Start of DATA PROVIDED

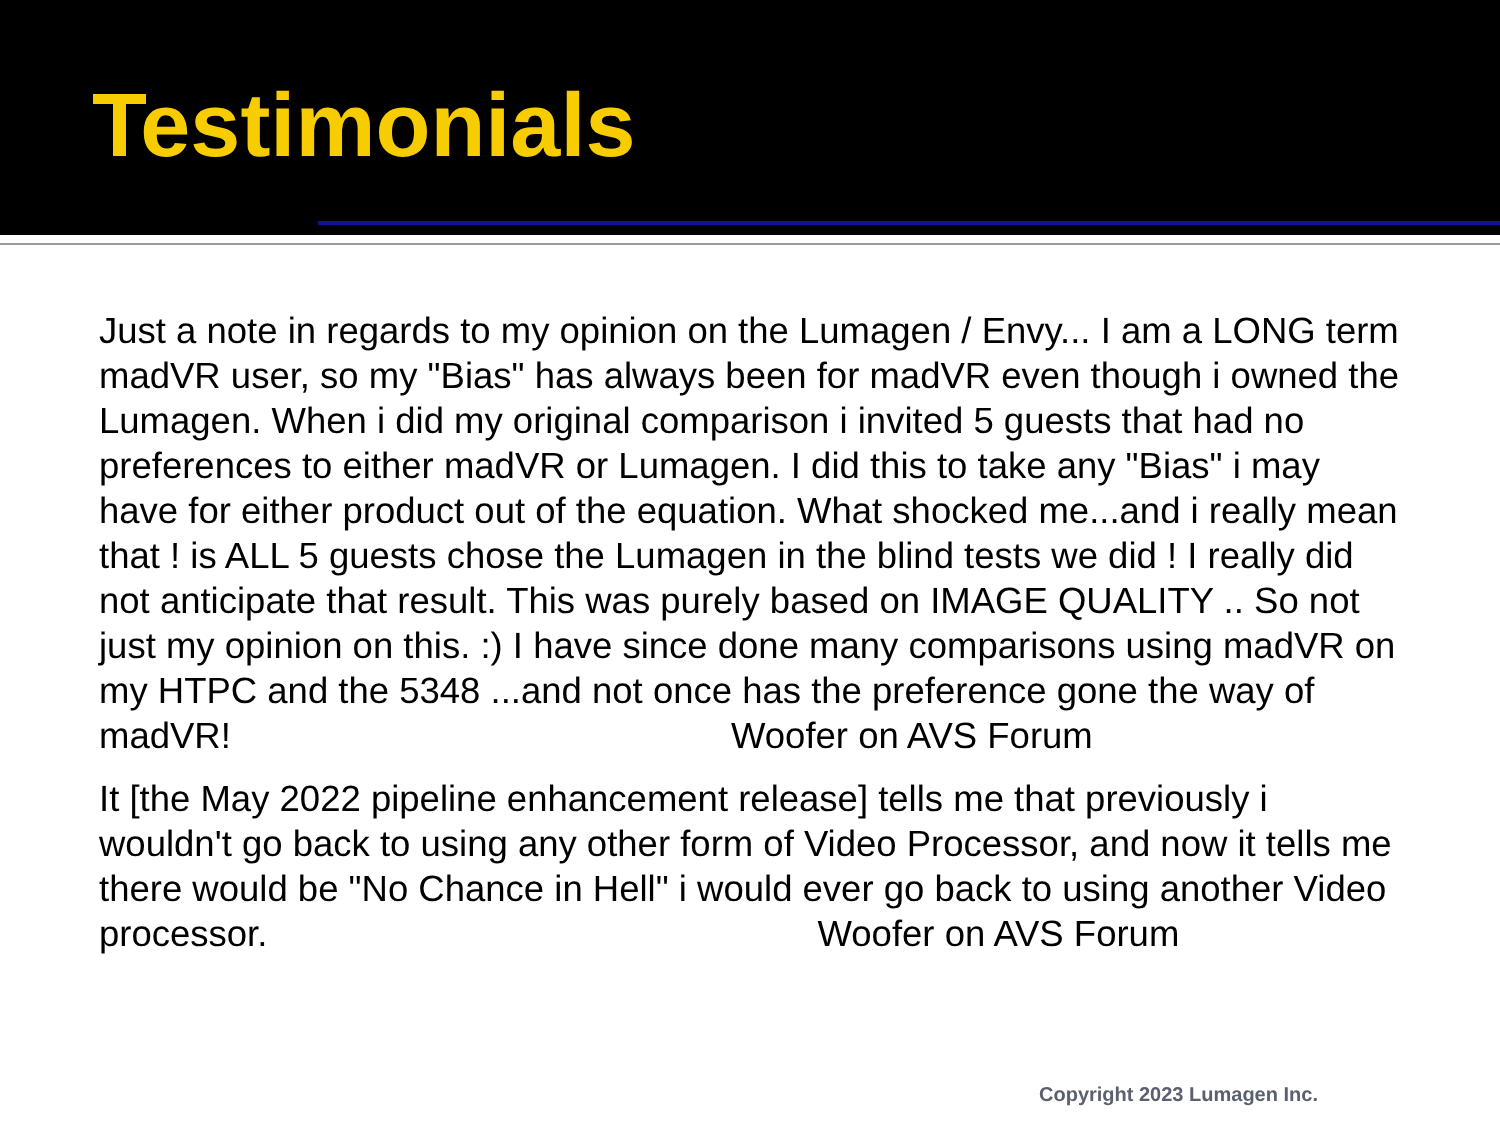Testimonials
Just a note in regards to my opinion on the Lumagen / Envy... I am a LONG term madVR user, so my "Bias" has always been for madVR even though i owned the Lumagen. When i did my original comparison i invited 5 guests that had no preferences to either madVR or Lumagen. I did this to take any "Bias" i may have for either product out of the equation. What shocked me...and i really mean that ! is ALL 5 guests chose the Lumagen in the blind tests we did ! I really did not anticipate that result. This was purely based on IMAGE QUALITY .. So not just my opinion on this. :) I have since done many comparisons using madVR on my HTPC and the 5348 ...and not once has the preference gone the way of madVR! Woofer on AVS Forum
It [the May 2022 pipeline enhancement release] tells me that previously i wouldn't go back to using any other form of Video Processor, and now it tells me there would be "No Chance in Hell" i would ever go back to using another Video processor. Woofer on AVS Forum
Copyright 2023 Lumagen Inc.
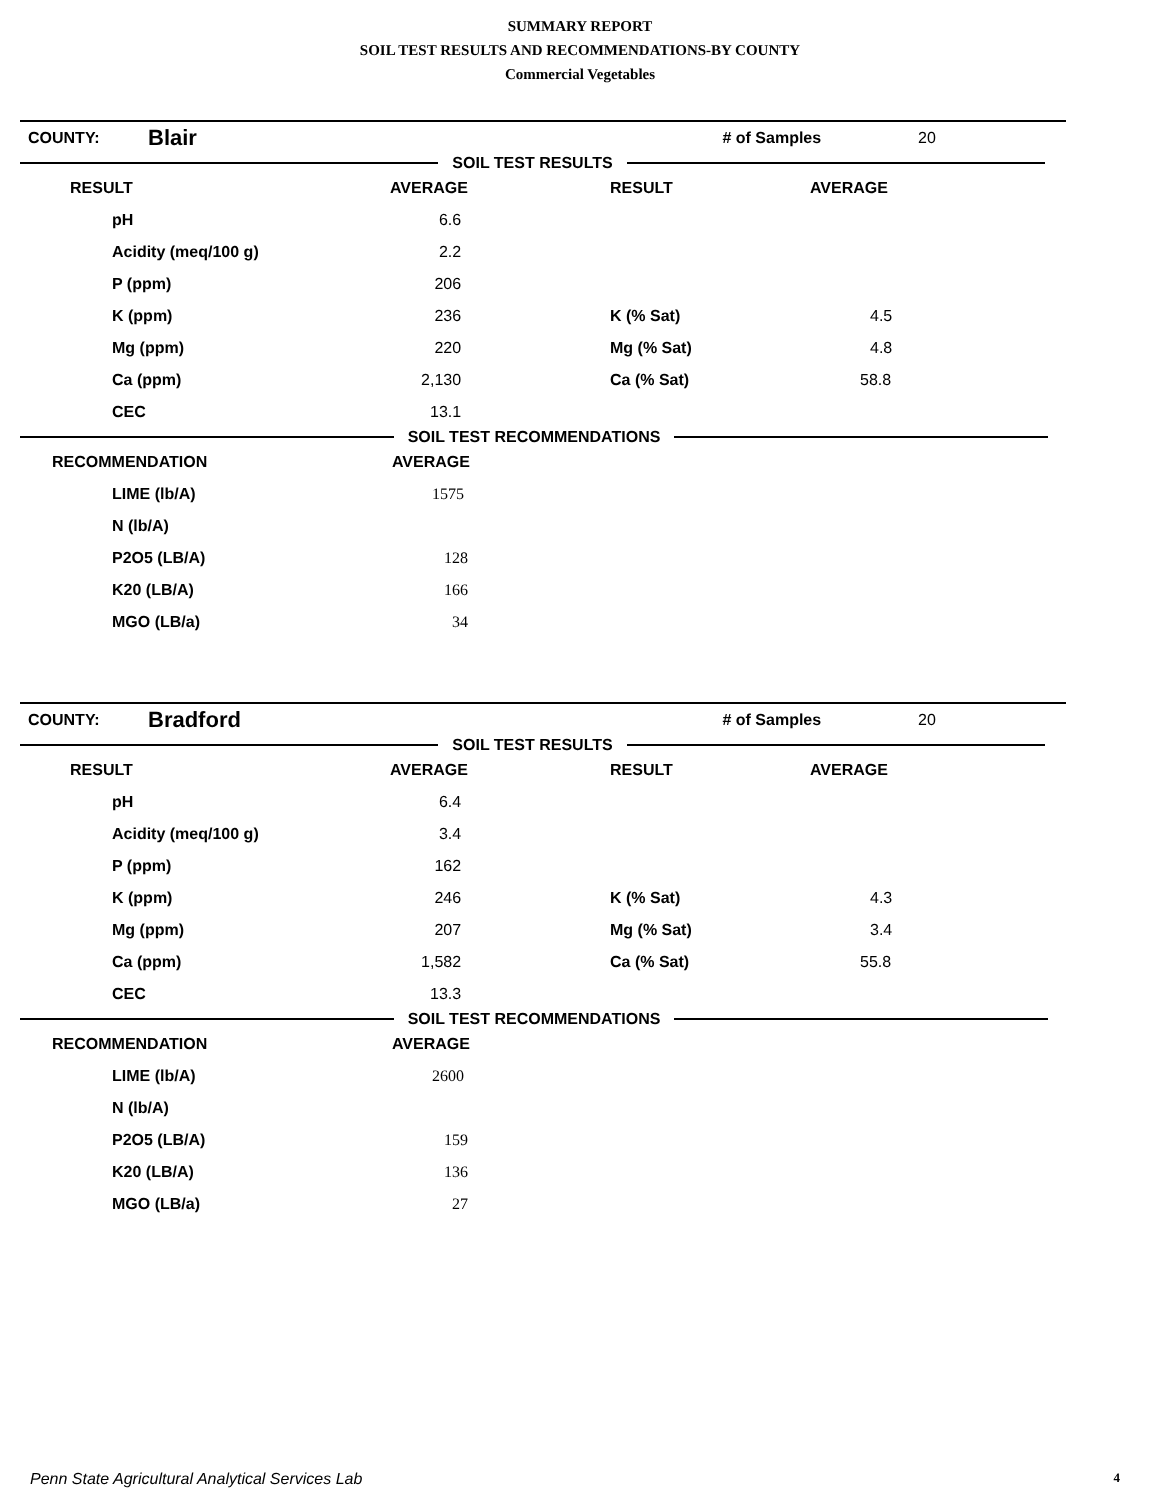SUMMARY REPORT
SOIL TEST RESULTS AND RECOMMENDATIONS-BY COUNTY
Commercial Vegetables
| COUNTY: | Blair | | # of Samples | 20 |
SOIL TEST RESULTS
| RESULT | AVERAGE | RESULT | AVERAGE |
| pH | 6.6 | | |
| Acidity (meq/100 g) | 2.2 | | |
| P (ppm) | 206 | | |
| K (ppm) | 236 | K (% Sat) | 4.5 |
| Mg (ppm) | 220 | Mg (% Sat) | 4.8 |
| Ca (ppm) | 2,130 | Ca (% Sat) | 58.8 |
| CEC | 13.1 | | |
SOIL TEST RECOMMENDATIONS
| RECOMMENDATION | AVERAGE |
| LIME (lb/A) | 1575 |
| N (lb/A) | |
| P2O5 (LB/A) | 128 |
| K20 (LB/A) | 166 |
| MGO (LB/a) | 34 |
| COUNTY: | Bradford | | # of Samples | 20 |
SOIL TEST RESULTS
| RESULT | AVERAGE | RESULT | AVERAGE |
| pH | 6.4 | | |
| Acidity (meq/100 g) | 3.4 | | |
| P (ppm) | 162 | | |
| K (ppm) | 246 | K (% Sat) | 4.3 |
| Mg (ppm) | 207 | Mg (% Sat) | 3.4 |
| Ca (ppm) | 1,582 | Ca (% Sat) | 55.8 |
| CEC | 13.3 | | |
SOIL TEST RECOMMENDATIONS
| RECOMMENDATION | AVERAGE |
| LIME (lb/A) | 2600 |
| N (lb/A) | |
| P2O5 (LB/A) | 159 |
| K20 (LB/A) | 136 |
| MGO (LB/a) | 27 |
Penn State Agricultural Analytical Services Lab 4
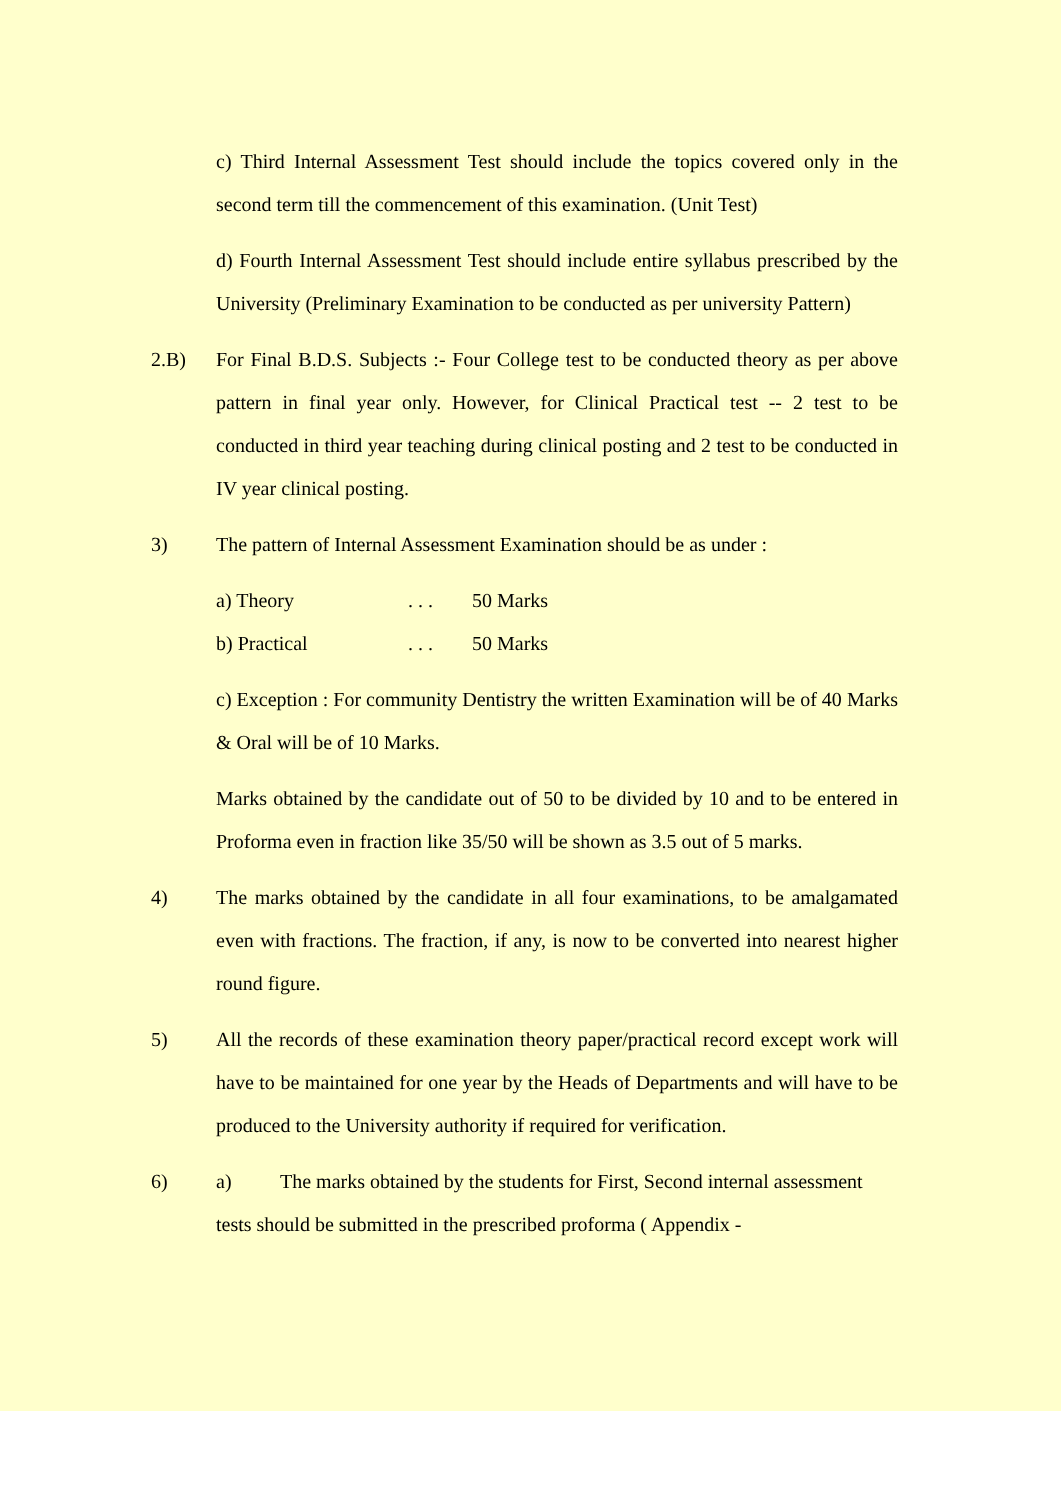c) Third Internal Assessment Test should include the topics covered only in the second term till the commencement of this examination. (Unit Test)
d) Fourth Internal Assessment Test should include entire syllabus prescribed by the University (Preliminary Examination to be conducted as per university Pattern)
2.B) For Final B.D.S. Subjects :- Four College test to be conducted theory as per above pattern in final year only. However, for Clinical Practical test -- 2 test to be conducted in third year teaching during clinical posting and 2 test to be conducted in IV year clinical posting.
3) The pattern of Internal Assessment Examination should be as under :
a) Theory. . . 50 Marks
b) Practical. . . 50 Marks
c) Exception : For community Dentistry the written Examination will be of 40 Marks & Oral will be of 10 Marks.
Marks obtained by the candidate out of 50 to be divided by 10 and to be entered in Proforma even in fraction like 35/50 will be shown as 3.5 out of 5 marks.
4) The marks obtained by the candidate in all four examinations, to be amalgamated even with fractions. The fraction, if any, is now to be converted into nearest higher round figure.
5) All the records of these examination theory paper/practical record except work will have to be maintained for one year by the Heads of Departments and will have to be produced to the University authority if required for verification.
6) a) The marks obtained by the students for First, Second internal assessment tests should be submitted in the prescribed proforma ( Appendix -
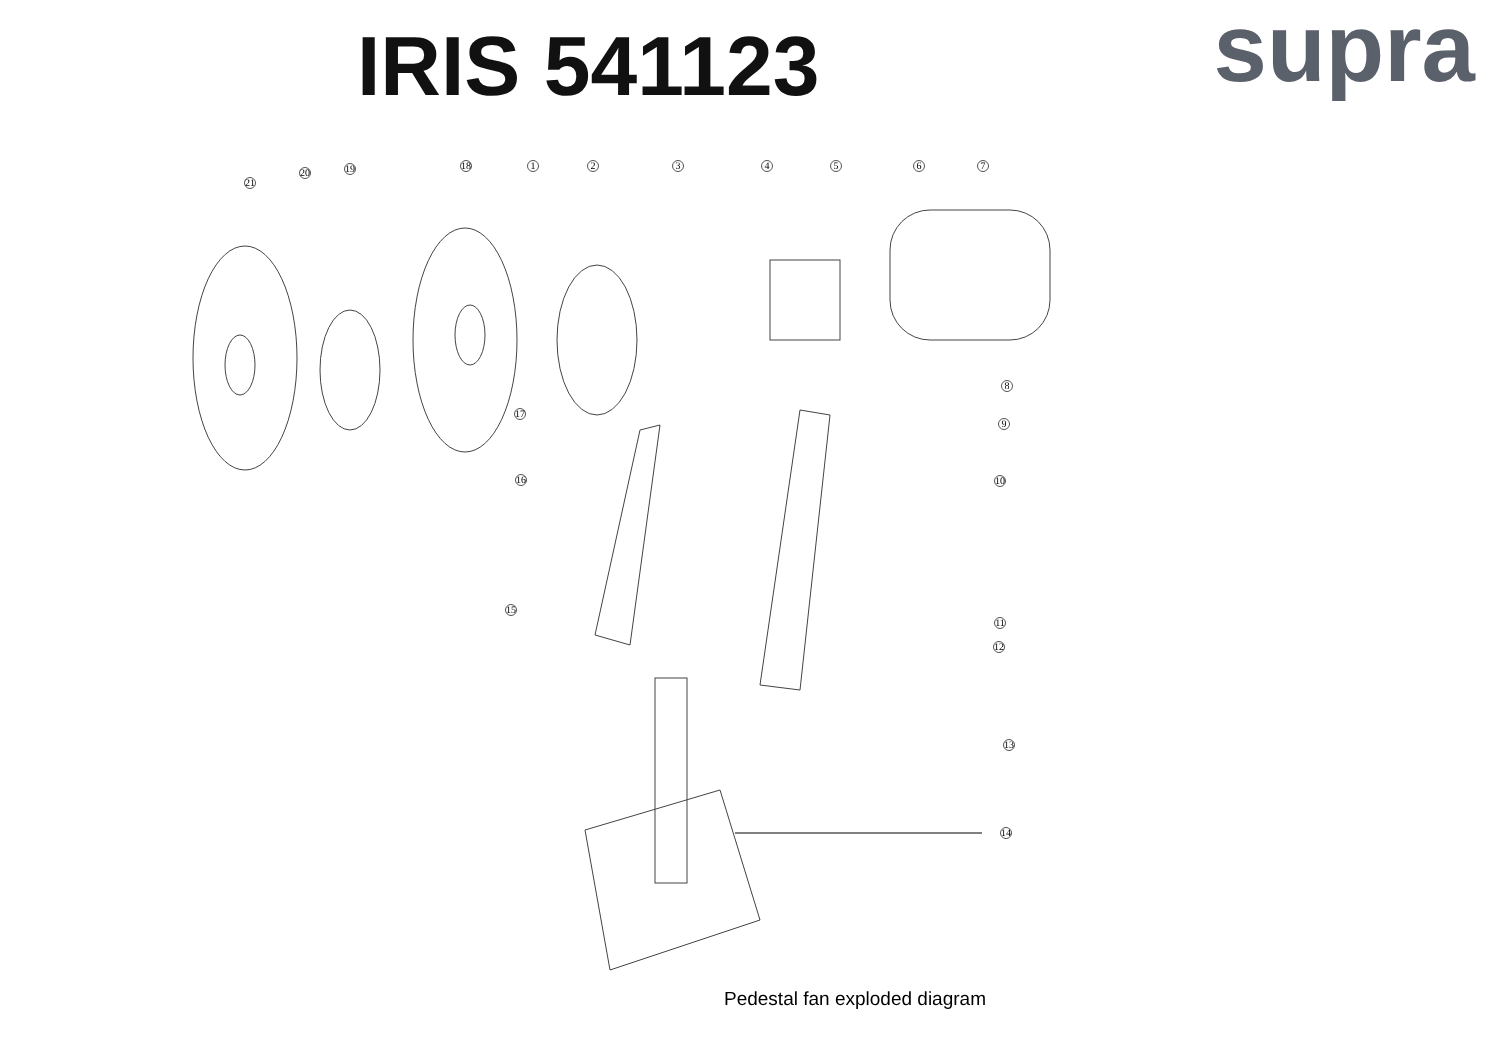IRIS 541123
supra
21
20 19 18 1 2 3 4 5 6 7
8
9
10
11
12
13
14
15
16
17
Pedestal fan exploded diagram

End of DATA PROVIDED

DESCRIPTION OF THE TASK →
Give the lines of the entries above exactly as they appear, leaving out each picture.

OUTPUT OF THE EXERCISE →
Testimonials
Just a note in regards to my opinion on the Lumagen / Envy... I am a LONG term madVR user, so my "Bias" has always been for madVR even though i owned the Lumagen. When i did my original comparison i invited 5 guests that had no preferences to either madVR or Lumagen. I did this to take any "Bias" i may have for either product out of the equation. What shocked me...and i really mean that ! is ALL 5 guests chose the Lumagen in the blind tests we did ! I really did not anticipate that result. This was purely based on IMAGE QUALITY .. So not just my opinion on this. :) I have since done many comparisons using madVR on my HTPC and the 5348 ...and not once has the preference gone the way of madVR! Woofer on AVS Forum
It [the May 2022 pipeline enhancement release] tells me that previously i wouldn't go back to using any other form of Video Processor, and now it tells me there would be "No Chance in Hell" i would ever go back to using another Video processor. Woofer on AVS Forum
Copyright 2023 Lumagen Inc.
SUMMARY REPORT
SOIL TEST RESULTS AND RECOMMENDATIONS-BY COUNTY
Commercial Vegetables
| COUNTY: | Blair | | # of Samples | 20 |
SOIL TEST RESULTS
| RESULT | AVERAGE | RESULT | AVERAGE |
| pH | 6.6 | | |
| Acidity (meq/100 g) | 2.2 | | |
| P (ppm) | 206 | | |
| K (ppm) | 236 | K (% Sat) | 4.5 |
| Mg (ppm) | 220 | Mg (% Sat) | 4.8 |
| Ca (ppm) | 2,130 | Ca (% Sat) | 58.8 |
| CEC | 13.1 | | |
SOIL TEST RECOMMENDATIONS
| RECOMMENDATION | AVERAGE |
| LIME (lb/A) | 1575 |
| N (lb/A) | |
| P2O5 (LB/A) | 128 |
| K20 (LB/A) | 166 |
| MGO (LB/a) | 34 |
| COUNTY: | Bradford | | # of Samples | 20 |
SOIL TEST RESULTS
| RESULT | AVERAGE | RESULT | AVERAGE |
| pH | 6.4 | | |
| Acidity (meq/100 g) | 3.4 | | |
| P (ppm) | 162 | | |
| K (ppm) | 246 | K (% Sat) | 4.3 |
| Mg (ppm) | 207 | Mg (% Sat) | 3.4 |
| Ca (ppm) | 1,582 | Ca (% Sat) | 55.8 |
| CEC | 13.3 | | |
SOIL TEST RECOMMENDATIONS
| RECOMMENDATION | AVERAGE |
| LIME (lb/A) | 2600 |
| N (lb/A) | |
| P2O5 (LB/A) | 159 |
| K20 (LB/A) | 136 |
| MGO (LB/a) | 27 |
Penn State Agricultural Analytical Services Lab 4
c) Third Internal Assessment Test should include the topics covered only in the second term till the commencement of this examination. (Unit Test)
d) Fourth Internal Assessment Test should include entire syllabus prescribed by the University (Preliminary Examination to be conducted as per university Pattern)
2.B) For Final B.D.S. Subjects :- Four College test to be conducted theory as per above pattern in final year only. However, for Clinical Practical test -- 2 test to be conducted in third year teaching during clinical posting and 2 test to be conducted in IV year clinical posting.
3) The pattern of Internal Assessment Examination should be as under :
a) Theory. . . 50 Marks
b) Practical. . . 50 Marks
c) Exception : For community Dentistry the written Examination will be of 40 Marks & Oral will be of 10 Marks.
Marks obtained by the candidate out of 50 to be divided by 10 and to be entered in Proforma even in fraction like 35/50 will be shown as 3.5 out of 5 marks.
4) The marks obtained by the candidate in all four examinations, to be amalgamated even with fractions. The fraction, if any, is now to be converted into nearest higher round figure.
5) All the records of these examination theory paper/practical record except work will have to be maintained for one year by the Heads of Departments and will have to be produced to the University authority if required for verification.
6) a) The marks obtained by the students for First, Second internal assessment tests should be submitted in the prescribed proforma ( Appendix -
IRIS 541123
supra
21
20 19 18 1 2 3 4 5 6 7
8
9
10
11
12
13
14
15
16
17
Pedestal fan exploded diagram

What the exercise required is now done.